Il ddl approvato qualche giorno fa dal Parlamento, il famigerato "Sviluppo ed Energia" già consente al Ministero della Difesa di agire "con la finalità di installare impianti energetici destinati al miglioramento del quadro di approvvigionamento strategico dell’energia".

Il ddl che ha cominciato l'iter di approvazione in questi giorni invece, consentirà al Ministero della Difesa di "stipulare accordi con imprese a partecipazione pubblica"

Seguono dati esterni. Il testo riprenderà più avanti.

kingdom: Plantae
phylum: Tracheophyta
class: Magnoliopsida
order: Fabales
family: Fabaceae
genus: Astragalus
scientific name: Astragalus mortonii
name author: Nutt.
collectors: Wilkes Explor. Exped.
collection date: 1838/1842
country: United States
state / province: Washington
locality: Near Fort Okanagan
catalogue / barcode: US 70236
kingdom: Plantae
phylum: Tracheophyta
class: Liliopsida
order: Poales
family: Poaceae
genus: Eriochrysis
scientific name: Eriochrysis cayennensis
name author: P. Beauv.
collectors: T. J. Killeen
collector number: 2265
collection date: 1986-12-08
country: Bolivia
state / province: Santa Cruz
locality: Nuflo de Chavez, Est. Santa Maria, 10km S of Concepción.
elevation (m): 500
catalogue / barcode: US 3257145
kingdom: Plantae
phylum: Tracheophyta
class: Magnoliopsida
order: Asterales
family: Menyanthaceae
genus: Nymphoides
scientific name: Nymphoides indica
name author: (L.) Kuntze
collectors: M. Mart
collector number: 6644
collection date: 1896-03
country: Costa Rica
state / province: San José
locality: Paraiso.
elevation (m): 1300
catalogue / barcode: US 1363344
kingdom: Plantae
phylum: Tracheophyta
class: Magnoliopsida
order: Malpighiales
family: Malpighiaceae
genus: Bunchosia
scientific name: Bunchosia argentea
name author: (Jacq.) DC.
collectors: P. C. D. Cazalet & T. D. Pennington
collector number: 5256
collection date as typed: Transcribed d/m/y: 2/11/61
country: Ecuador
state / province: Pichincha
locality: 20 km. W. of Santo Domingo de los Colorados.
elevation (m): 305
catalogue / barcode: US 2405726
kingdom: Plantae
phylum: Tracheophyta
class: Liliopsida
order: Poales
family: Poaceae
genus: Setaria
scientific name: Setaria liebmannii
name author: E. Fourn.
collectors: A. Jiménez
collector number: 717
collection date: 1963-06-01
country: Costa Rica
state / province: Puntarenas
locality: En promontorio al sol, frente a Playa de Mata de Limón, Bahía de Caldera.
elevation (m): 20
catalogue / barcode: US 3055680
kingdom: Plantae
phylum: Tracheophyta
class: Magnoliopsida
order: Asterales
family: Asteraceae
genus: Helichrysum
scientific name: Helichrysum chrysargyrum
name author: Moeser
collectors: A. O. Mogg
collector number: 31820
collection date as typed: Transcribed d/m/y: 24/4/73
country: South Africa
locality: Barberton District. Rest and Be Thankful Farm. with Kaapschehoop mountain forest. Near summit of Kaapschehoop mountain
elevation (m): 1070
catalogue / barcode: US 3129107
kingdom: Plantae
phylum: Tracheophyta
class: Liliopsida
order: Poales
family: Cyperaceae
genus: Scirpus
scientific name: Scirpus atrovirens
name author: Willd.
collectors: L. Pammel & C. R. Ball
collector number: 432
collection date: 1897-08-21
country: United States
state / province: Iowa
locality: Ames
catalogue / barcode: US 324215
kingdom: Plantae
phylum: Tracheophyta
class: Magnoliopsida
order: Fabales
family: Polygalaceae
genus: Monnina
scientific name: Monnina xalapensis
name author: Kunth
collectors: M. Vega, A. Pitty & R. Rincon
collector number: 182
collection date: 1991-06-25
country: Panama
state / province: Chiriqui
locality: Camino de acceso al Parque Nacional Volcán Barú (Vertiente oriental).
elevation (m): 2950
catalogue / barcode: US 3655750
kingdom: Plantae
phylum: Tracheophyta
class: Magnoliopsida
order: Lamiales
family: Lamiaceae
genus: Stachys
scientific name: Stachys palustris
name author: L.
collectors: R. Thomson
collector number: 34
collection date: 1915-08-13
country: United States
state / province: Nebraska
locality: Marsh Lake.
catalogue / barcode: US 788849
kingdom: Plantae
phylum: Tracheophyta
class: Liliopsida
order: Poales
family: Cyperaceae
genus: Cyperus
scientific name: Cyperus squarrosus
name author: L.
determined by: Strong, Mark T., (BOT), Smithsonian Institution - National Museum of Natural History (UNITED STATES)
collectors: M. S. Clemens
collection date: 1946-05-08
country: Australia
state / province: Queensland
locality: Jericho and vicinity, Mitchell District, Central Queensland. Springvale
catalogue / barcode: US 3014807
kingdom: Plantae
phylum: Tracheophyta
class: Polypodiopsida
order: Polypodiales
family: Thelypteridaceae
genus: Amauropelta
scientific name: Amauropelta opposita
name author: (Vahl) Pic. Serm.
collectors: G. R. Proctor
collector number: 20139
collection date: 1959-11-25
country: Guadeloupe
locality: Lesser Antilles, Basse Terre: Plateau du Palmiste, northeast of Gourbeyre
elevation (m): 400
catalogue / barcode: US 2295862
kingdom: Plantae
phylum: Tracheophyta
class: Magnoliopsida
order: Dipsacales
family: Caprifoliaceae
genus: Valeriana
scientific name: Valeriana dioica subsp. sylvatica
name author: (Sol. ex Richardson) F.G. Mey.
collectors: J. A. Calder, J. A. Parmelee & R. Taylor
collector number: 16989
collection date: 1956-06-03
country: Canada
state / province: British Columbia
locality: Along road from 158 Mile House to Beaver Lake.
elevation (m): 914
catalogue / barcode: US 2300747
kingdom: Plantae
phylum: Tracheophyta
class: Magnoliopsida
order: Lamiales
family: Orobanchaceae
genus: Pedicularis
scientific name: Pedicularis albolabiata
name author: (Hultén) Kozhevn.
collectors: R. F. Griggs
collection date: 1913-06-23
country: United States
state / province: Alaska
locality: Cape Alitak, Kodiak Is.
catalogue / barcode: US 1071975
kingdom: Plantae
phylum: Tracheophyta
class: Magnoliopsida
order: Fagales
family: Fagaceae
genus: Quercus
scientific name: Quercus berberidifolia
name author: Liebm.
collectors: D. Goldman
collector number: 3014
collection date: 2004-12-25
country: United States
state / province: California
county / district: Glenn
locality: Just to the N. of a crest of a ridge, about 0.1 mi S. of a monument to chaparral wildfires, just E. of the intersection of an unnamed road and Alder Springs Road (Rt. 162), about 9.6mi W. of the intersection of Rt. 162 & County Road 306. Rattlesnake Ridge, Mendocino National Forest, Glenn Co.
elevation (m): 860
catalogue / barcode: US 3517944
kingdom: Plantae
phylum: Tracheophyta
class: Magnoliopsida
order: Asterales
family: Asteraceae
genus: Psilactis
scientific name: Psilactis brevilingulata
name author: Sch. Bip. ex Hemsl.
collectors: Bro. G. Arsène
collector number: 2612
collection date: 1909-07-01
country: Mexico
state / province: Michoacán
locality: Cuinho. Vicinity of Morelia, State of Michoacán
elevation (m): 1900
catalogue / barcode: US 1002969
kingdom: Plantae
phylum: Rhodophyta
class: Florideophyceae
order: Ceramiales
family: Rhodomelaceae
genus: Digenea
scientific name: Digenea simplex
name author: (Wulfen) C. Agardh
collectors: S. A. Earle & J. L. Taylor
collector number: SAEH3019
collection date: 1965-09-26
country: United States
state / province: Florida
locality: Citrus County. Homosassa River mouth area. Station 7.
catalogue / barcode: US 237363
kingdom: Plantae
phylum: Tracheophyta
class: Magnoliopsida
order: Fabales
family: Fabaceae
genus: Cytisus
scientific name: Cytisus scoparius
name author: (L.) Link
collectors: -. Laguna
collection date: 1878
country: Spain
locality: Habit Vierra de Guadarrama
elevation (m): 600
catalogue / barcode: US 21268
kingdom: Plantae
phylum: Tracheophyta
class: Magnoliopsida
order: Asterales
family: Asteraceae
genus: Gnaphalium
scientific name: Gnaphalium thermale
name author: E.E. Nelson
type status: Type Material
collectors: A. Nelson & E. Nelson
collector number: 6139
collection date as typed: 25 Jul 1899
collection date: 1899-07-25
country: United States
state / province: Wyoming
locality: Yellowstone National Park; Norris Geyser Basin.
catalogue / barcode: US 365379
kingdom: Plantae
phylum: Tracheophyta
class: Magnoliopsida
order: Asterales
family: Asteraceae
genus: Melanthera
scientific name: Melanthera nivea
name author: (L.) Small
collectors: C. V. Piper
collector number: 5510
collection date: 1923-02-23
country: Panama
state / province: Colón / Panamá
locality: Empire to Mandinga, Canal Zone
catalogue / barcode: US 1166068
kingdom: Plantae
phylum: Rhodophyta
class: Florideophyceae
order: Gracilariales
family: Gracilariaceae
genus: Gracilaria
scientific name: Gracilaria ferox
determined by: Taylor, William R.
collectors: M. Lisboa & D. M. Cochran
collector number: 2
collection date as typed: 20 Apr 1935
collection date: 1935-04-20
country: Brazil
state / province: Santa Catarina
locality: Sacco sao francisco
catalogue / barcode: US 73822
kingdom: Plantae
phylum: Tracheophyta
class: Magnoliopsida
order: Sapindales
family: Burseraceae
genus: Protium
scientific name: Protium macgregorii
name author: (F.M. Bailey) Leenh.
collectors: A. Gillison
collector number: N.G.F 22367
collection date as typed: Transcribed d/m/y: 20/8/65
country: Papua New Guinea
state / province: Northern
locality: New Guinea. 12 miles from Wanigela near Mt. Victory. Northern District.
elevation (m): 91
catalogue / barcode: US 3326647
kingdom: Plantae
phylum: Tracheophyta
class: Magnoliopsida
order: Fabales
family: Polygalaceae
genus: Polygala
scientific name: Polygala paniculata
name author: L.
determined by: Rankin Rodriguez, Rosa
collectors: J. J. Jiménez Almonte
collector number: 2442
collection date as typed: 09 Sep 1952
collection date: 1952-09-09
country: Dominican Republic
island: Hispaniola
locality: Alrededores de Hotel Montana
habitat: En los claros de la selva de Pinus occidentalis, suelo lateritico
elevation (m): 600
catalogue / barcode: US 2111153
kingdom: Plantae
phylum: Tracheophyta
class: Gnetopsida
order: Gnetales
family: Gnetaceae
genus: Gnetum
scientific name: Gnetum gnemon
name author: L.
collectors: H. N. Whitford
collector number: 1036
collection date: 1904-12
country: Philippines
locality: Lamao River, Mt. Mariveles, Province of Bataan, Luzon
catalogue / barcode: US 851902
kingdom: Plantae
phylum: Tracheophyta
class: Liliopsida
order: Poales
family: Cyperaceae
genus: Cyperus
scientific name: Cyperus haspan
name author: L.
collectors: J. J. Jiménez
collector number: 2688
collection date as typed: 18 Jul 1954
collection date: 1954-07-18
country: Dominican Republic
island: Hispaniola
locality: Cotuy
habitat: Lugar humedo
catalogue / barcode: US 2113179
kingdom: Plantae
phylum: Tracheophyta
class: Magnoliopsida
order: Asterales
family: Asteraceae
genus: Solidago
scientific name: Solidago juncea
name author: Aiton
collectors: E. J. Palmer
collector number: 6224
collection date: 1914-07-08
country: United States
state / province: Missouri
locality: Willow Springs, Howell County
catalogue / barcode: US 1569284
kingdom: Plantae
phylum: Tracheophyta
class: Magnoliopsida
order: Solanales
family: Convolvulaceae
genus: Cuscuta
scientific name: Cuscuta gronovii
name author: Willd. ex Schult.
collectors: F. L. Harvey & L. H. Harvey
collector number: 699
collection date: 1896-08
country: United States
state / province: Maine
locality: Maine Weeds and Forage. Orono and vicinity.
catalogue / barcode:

Quindi il quadro appare molto chiaro e circostanziato e le due norme si incastrano alla perfezione (non per nulla questo secondo ddl era stato stoppato in attesa dell'approvazione di "sviluppo ed energia"). Una volta approvato il secondo ddl il Ministero della Difesa, tramite la società Difesa Servizi SPA, potrà costruire o far costruire le centrali e i siti di stoccaggio delle scorie nucleari sotto totale controllo militare infischiandosene altamente del NO dei Comuni, delle Province e delle Regioni.

La pratica di Berlusconi e del malaffare di creare Società partecipate e controllate per non far capire le loro malefatte stanno entrando, come si nota, nel modo di fare delle pubbliche istituzioni. Uno bello schifo, quindi.